Posted by Luís Paulo em Fevereiro 26, 2009

Caro amigo Paulo (*)
Apetece-me, a propósito da Amizade, esboçar o seguinte:

Como se pode definir e pintar o ar?
Como se pode pintar o que não se não tem como se medir?
Como eu posso quantificar e aglutinar numa expressão o quanto?
Ou, Eu quero a alguém?
…….

As palavras são insuficientes se não forem esculpidas em gestos,
pequenos gestos,
mas que fazem toda a diferença quando se trabalha a aparente rude pedra.

Quando se quer escolher uma pedra para uma escultura,
verifica-se que é a pedra que nos escolhe, que nos faz parar o olhar, que nos apela às nossas mãos.
E sabem porquê?
Porque a vontade do homem não chega se a pedra se não oferecer.
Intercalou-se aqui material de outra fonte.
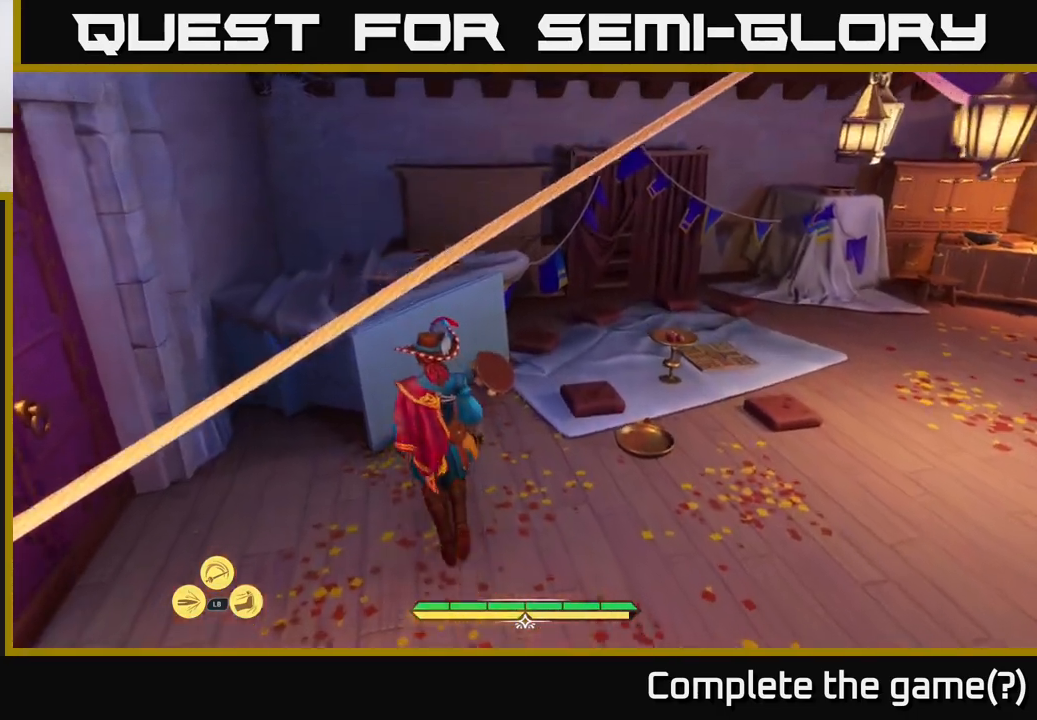
{"buttons": [], "left_stick": "center", "right_stick": "center", "events": [[17, "right_stick", "down-right"], [217, "right_stick", "center"], [367, "R1", "down"], [367, "left_stick", "center"], [500, "R1", "up"]]}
O escultor retira o excesso, apenas o excesso, da forma que a pedra já tem, levado por uma vontade que pensa ser sua, é a pedra que o toma e lhe comunica.

Tal como um homem pensa que toma uma mulher que se entrega aos seus braços, num abraço, a relação de apreço, de carinho, de afectividade é resultante do querer dos dois.

A amizade, só pode ser comunicada em forma de esboço,
de aproximação, porque fica sempre “tudo” por dizer,
tal como o amor
a amizade é aquela pedra que reúne as condições de afectos e vontades
mas necessita sempre também das mãos do escultor.

Obs.: Desculpa se fiz muito pó.

Publicado pelo meu amigo Paiva (Thor) num comentário ao Post: Definição e Excelência da Amizade.

(*) O Paulo sou eu! No trabalho o apelido é o “nome” pelo qual nos tratamos, nos conhecemos e desenvolvemos amizades. É normal que esse seja o “nome” que usamos a vida toda.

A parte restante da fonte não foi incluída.